This is an old revision of the document!
PHP RFC: PHP_XML_OPTION_PARSE_HUGE
- Version: 0.9
- Date: 2023-09-21
- Author: Niels Dossche, nielsdos@php.net
- Status: Draft
- First Published at: https://wiki.php.net/rfc/xml_option_parse_huge
Introduction
ext/xml allows the user to parse XML in an event-driven way (SAX). The user can register callbacks to be called when certain nodes are encountered while parsing. In a sense, this is a streaming parsing model. This RFC attempts to address a feature request on the old bugtracker: https://bugs.php.net/bug.php?id=68325.
One important piece of background information is that the ext/xml extension can work with two XML parsers: either libexpat, or libxml2. The latter is the most commonly used one of the two. Since libxml2 2.7.6 parsing large inputs is opt-in instead of allowed by default. This is to protect against denial of service attacks. However, this broke a valid use-case of xml_parse
and xml_parse_into_struct
. Passing large documents to these methods now results in a parse error. There is a workaround for xml_parse
by parsing in chunks, but this is a bit cumbersome if the data is already in memory anyway as you'll have to split the data into chunks. Ironically, this increases memory usage instead of preventing blowing up memory usage. For the latter method, that workaround does not work as you cannot use it with chunked parsing.
This proposal aims to solve these issues by introducing a new option.
Proposal
It's possible to set parser options via xml_set_parser_option
. The idea is to add a new parser option that takes effect when libxml2 is used. The boolean option will be called XML_OPTION_PARSE_HUGE
, so that will be a new integer constant added to the global namespace. The default value is false
because that's the behaviour right now, and therefore will still protect against denial of service attacks in case of untrusted documents.
Internally, this option will pass XML_PARSE_HUGE to libxml2, allowing large documents to be parsed without resulting in a parse error.

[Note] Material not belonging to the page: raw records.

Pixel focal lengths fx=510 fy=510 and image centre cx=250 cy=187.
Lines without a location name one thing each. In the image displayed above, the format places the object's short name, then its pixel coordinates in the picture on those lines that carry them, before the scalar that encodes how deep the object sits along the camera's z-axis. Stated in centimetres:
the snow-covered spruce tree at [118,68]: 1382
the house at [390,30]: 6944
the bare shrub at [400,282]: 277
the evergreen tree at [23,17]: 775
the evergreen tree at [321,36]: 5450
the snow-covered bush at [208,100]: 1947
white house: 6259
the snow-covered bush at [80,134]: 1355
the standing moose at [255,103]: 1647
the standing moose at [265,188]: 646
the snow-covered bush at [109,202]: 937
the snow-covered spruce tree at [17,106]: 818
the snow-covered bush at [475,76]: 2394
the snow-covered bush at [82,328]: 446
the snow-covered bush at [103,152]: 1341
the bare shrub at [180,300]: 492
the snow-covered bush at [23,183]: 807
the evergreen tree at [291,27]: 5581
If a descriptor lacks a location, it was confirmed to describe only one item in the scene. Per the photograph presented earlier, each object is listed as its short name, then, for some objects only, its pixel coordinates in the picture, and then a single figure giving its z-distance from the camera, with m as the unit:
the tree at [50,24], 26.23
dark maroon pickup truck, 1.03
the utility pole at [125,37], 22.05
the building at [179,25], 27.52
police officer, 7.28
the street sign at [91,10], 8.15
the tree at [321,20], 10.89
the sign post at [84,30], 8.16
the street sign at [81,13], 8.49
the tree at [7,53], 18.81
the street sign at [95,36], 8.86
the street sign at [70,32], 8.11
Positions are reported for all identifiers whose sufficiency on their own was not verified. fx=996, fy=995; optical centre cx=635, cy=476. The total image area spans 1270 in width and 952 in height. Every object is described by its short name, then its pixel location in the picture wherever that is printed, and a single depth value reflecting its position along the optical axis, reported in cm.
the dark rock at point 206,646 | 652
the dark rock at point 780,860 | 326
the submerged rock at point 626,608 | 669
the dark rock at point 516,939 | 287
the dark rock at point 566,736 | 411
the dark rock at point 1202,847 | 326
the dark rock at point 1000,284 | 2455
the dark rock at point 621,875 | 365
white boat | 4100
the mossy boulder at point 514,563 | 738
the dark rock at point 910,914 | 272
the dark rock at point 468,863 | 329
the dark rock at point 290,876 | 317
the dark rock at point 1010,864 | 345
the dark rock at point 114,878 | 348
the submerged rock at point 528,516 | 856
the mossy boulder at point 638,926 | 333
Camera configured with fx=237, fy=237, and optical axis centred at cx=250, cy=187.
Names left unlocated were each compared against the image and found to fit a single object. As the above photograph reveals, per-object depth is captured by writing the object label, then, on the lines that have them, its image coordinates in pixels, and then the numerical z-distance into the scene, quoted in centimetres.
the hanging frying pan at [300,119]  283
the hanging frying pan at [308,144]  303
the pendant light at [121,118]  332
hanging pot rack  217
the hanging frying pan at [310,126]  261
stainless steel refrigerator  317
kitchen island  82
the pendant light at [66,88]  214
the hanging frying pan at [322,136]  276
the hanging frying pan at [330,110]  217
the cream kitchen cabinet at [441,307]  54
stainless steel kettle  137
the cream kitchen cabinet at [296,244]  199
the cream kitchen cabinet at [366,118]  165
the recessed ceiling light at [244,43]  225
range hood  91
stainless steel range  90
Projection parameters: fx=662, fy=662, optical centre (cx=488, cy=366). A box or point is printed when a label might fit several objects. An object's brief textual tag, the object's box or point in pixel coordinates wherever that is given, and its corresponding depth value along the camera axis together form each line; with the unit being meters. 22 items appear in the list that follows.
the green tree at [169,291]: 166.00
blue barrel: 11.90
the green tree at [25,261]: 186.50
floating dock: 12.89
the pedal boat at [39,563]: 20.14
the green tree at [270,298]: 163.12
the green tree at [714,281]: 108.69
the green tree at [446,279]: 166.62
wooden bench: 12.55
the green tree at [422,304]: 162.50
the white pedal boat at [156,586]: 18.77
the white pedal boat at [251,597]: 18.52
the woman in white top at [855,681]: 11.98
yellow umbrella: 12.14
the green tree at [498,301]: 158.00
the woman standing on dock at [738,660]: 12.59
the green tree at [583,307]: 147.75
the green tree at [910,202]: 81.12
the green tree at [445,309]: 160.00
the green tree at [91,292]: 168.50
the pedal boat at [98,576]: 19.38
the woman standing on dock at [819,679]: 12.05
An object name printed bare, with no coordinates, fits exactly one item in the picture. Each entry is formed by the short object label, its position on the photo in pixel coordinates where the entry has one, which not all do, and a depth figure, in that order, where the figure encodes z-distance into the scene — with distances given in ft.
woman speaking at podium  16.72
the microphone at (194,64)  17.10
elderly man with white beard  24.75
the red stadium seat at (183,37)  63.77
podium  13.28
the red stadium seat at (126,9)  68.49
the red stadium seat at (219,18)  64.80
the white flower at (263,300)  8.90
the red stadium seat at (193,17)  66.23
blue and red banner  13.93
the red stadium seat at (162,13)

If libexpat is used, this option will do nothing as libexpat does not block loading large documents anyway.
Backward Incompatible Changes
No BC breaks unless the user defined a global constant XML_OPTION_PARSE_HUGE themselves.
Proposed PHP Version(s)
Next PHP 8.x.
RFC Impact
To SAPIs
No changes.
To Existing Extensions
It only impacts ext/xml.
To Opcache
No changes.
New Constants
Adds a single integer constant to the global namespace: XML_OPTION_PARSE_HUGE ( = 5). Intended to be used only inside ext/xml.
php.ini Defaults
No changes.
Open Issues
None yet.
Unaffected PHP Functionality
Everything outside of ext/xml.
Future Scope
None yet.
Proposed Voting Choices
One primary vote (requires 2/3 majority): add PHP_XML_OPTION_PARSE_HUGE?
Patches and Tests
Implementation: https://github.com/php/php-src/pull/12256
Implementation
After the project is implemented, this section should contain
- the version(s) it was merged into
- a link to the git commit(s)
- a link to the PHP manual entry for the feature
- a link to the language specification section (if any)
References
Links to external references, discussions or RFCs
Rejected Features
Keep this updated with features that were discussed on the mail lists.